With all that in mind, any company can look at their retention numbers, understand where the friction lies and when users get value from their product, and create a story around a magic number.
A few weeks ago I sat down and talked with the folks at VSCO about how they buckled down and got serious about being data-driven. In an Office Hours talk, Matt Turner, Product Manager and Steven Tang, iOS engineer, shared some outcomes of that focus, including a few of their very own feature-specific magic numbers.
VSCO is an app for people to create, share, and discover photography. And like many products that have grown over several years and many iterations, VSCO is a robust app with quite a few features. And that means there isn’t just one way to be a user of VSCO. So when a person opens up VSCO for the first time, there’s a few different ways that they could use it. Maybe they are just editing their own photos. They could be publishing photos to their account. Or they could just be looking to find great pieces of photography and save them in a collection. Maybe they do one or two, but to the get the most value from the product, VSCO wants to get users to do all three.
But using a feature one time is not enough. VSCO wanted to make people into regular users of its different features. But what does that mean, and how can they create the story to rally the whole company around?
The first problem was that all user actions are not created equal. Some actions are stickier than others. So the VSCO team looked at each feature and figured out how many times a person had to use it before they kept coming back to it again and again.
It turned out, editing photos was the stickiest. It took editing eight photos before users hit the 90% retention that VSCO was aiming for. Publishing an image was a bit less sticky, meaning users had to publish 10 times before they hit the retention goal. And, not surprisingly, collecting images was the least sticky. It took 16 collected images before users were retained on the feature.
With that in mind, and knowing that people would find VSCO more useful and would be less likely to churn if they used multiple features, the goal became “How do we get people to edit eight photos, publish 10, and collect 16.” That would make a person a VSCO power user. They called each a “user milestone,” and worked to get people from one milestone to two to three.

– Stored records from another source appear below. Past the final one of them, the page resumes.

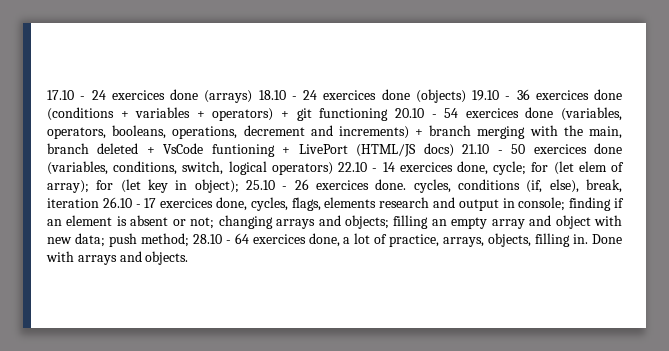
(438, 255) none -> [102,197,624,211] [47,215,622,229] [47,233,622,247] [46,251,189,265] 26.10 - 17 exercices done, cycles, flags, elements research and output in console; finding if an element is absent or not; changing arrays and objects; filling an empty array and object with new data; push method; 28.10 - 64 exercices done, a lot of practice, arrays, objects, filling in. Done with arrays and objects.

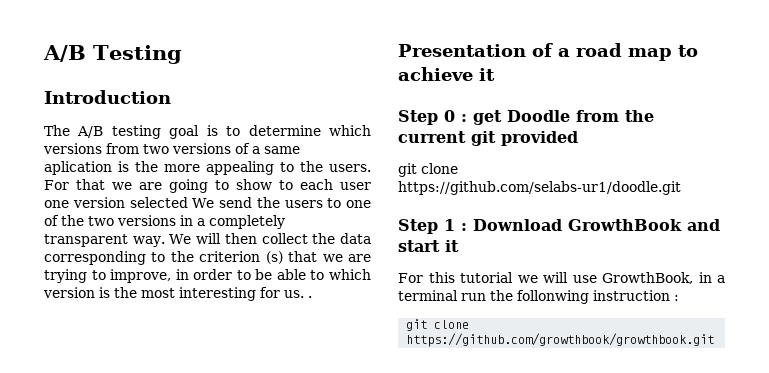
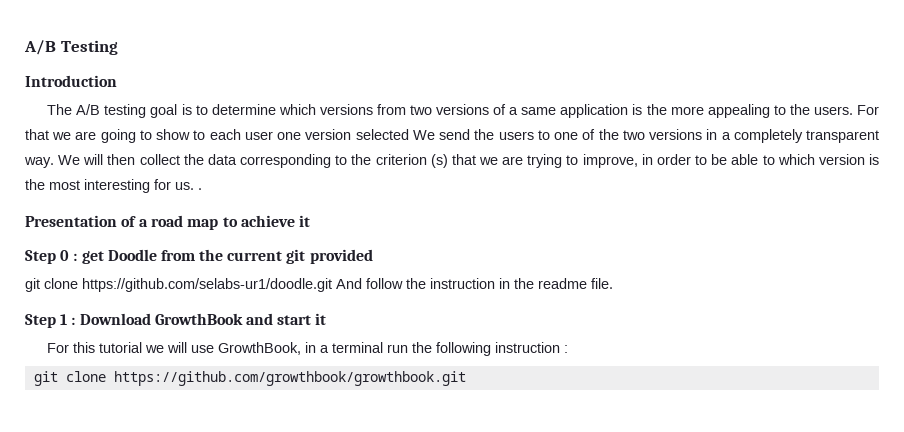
[44,161,112,175] aplication -> [560,104,629,118] application
(681, 188) none -> [336,278,613,289] And follow the instruction in the readme file.
[517,290,589,304] follonwing -> [436,342,492,356] following

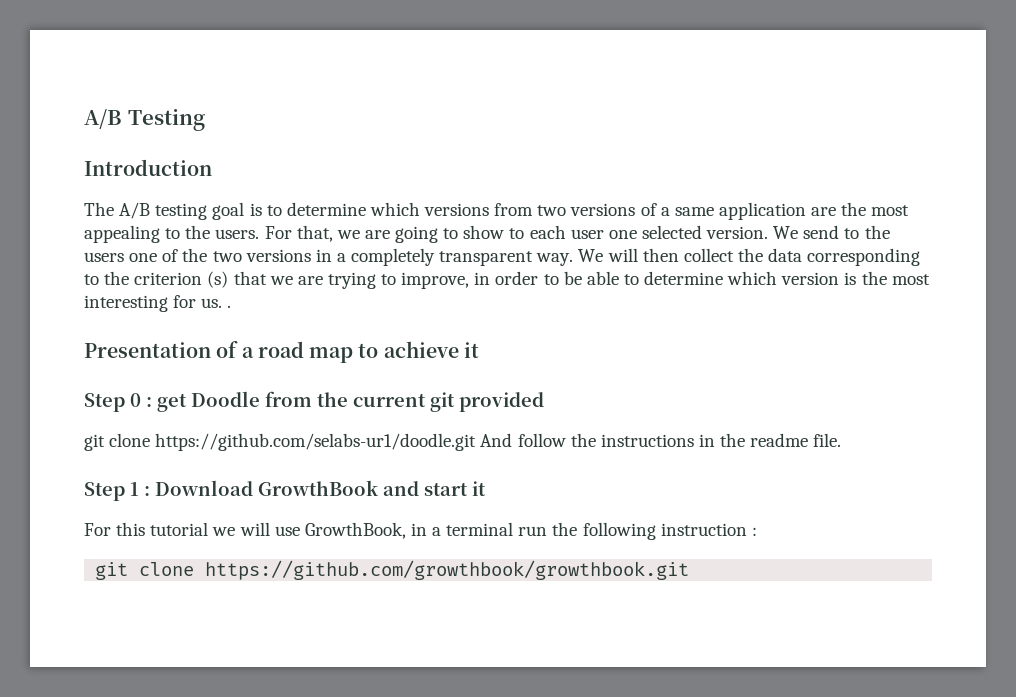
[632,104,704,115] is the more -> [811,202,910,216] are the most
[25,129,49,140] that -> [296,225,333,242] that,
[305,129,409,140] version selected -> [641,225,769,239] selected version.
(471, 134) none -> [844,228,860,239] to
[537,130,550,140] to -> (124, 257) none
(775, 160) none -> [644,271,724,285] determine
[430,278,495,289] instruction -> [600,434,694,447] instructions

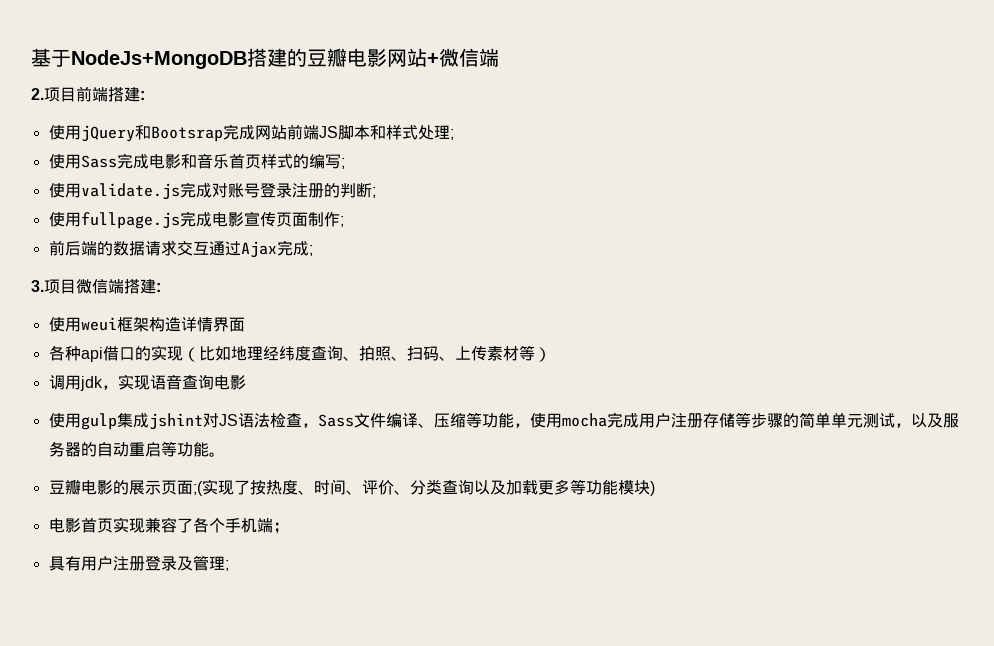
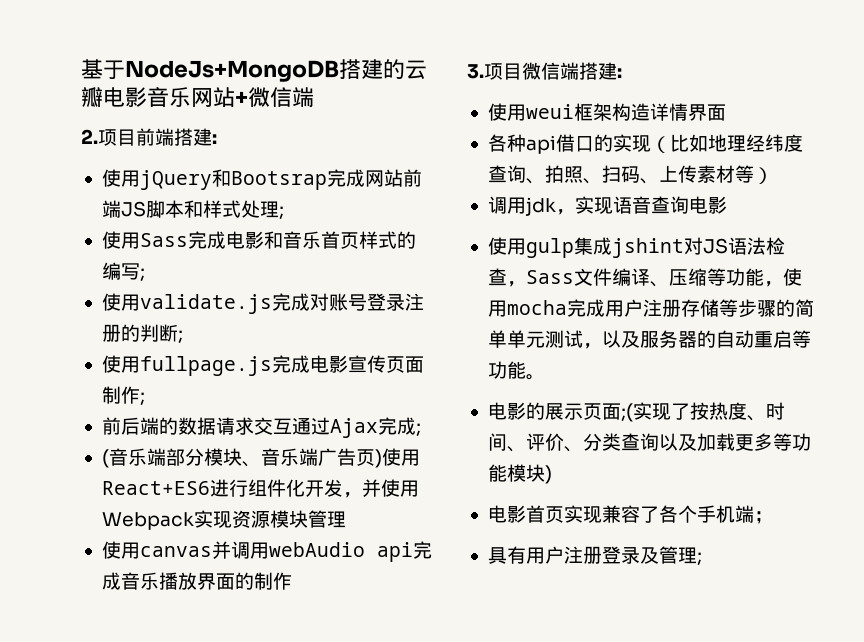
[307,48,387,67] 豆瓣电影 -> [405,60,427,79] [81,87,191,107] 云瓣电影音乐
(313, 250) none -> [101,448,420,468] [101,479,419,498] [101,510,346,530] [101,541,432,562] [101,572,292,590] // (音乐端部分模块、音乐端广告页)使用React+ES6进行组件化开发，并使用Webpack实现资源模块管理 // 使用canvas并调用webAudio api完成音乐播放界面的制作
[48,480,81,495] 豆瓣 -> (545, 377) none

It’s informed by data, but the story is simple. Just get users to another milestone. One may come before the other. One person may be a “collector” and so you try to get him to be an editor. Or she may be an editor and publisher, but you’re trying to get her to be a collector. Whatever the path, each milestone was really about how to return more value to the user.
And, of course, VSCO’s data team could have put the feature retention rate at 80% or at 95%. They decided on 90% because it was simple and memorable. The result wasn’t an exact formula, but it’s informed by their product knowledge, user data, and condensed into a nice, memorable goal that anyone internally can harken back to.
Use your illusion
So a magic number is, to a large extent, an illusion. But a very useful one. There’s some soft science behind it, teamed with a lot of product and user understanding, a little bit of hand waving, all packaged into a simple and memorable story.

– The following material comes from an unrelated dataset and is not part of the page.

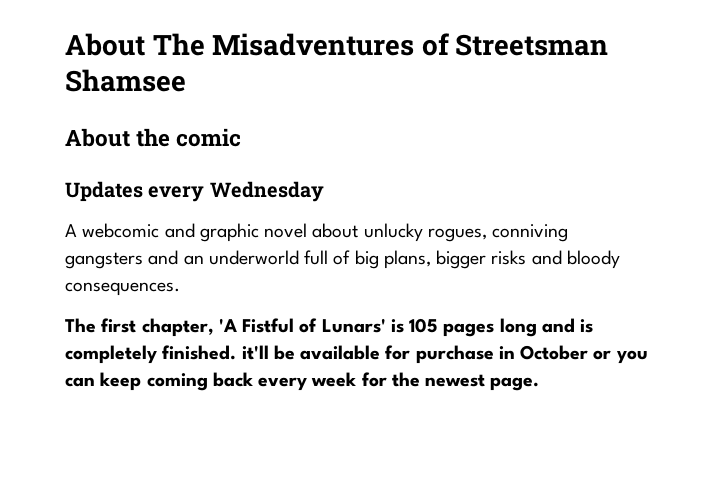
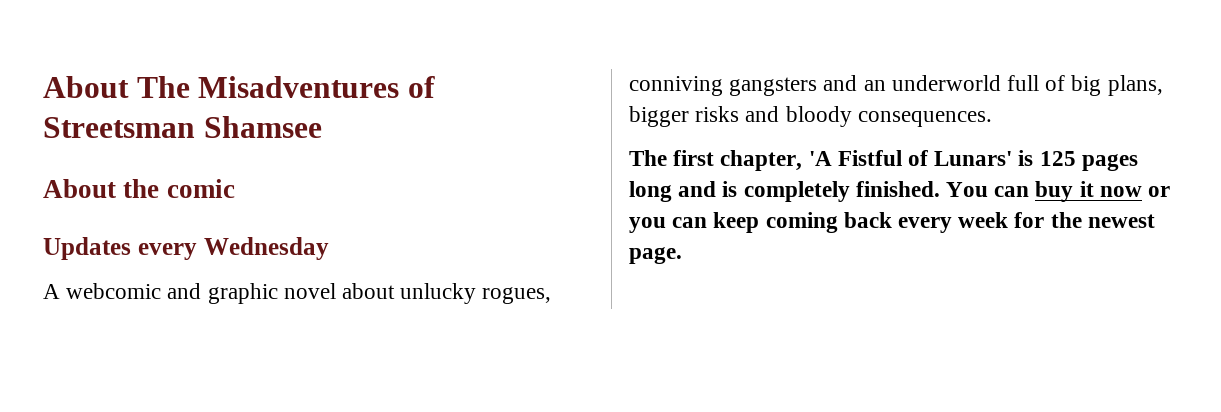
[409,318,439,333] 105 -> [1039,151,1076,166] 125
[241,345,589,364] it'll be available for purchase in October -> [946,181,1142,202] You can buy it now

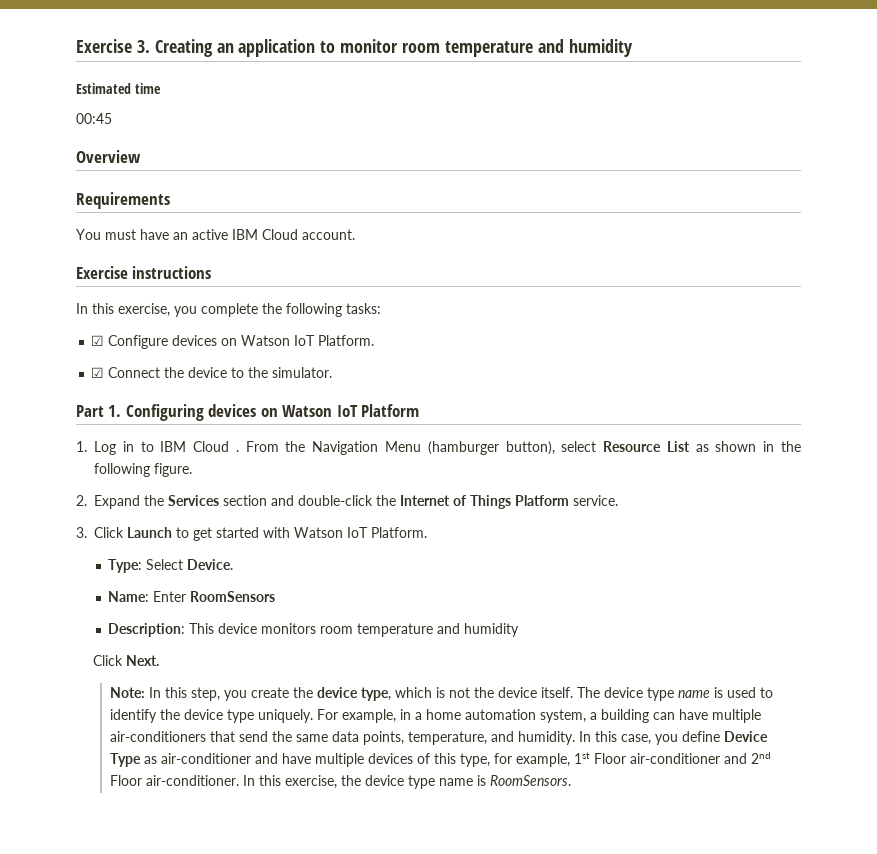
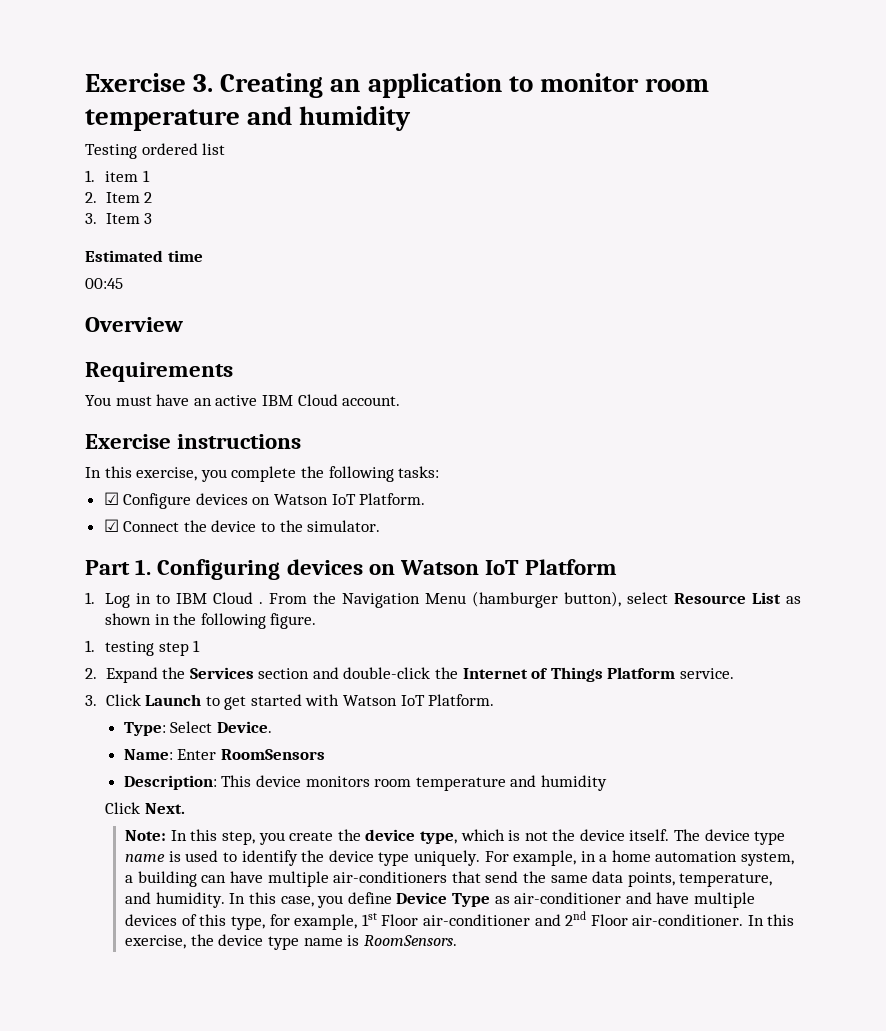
(633, 48) none -> [85,143,226,159] [85,170,150,182] [85,192,153,203] [85,213,153,224] // Testing ordered list // 1. item 1 // 2. Item 2 // 3. Item 3
(192, 470) none -> [85,640,201,656] // 1. testing step 1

Because, ultimately when it comes to something like Facebook’s “seven friends in 10 days,” it’s all about getting buy in on what makes your users love your product. For all the tips and tactics, great products are about creating something that people will get value from. That’s how you grow a product from zero to a billion users. And if a good story and a little false magic gets you there, then by all means, use the illusion.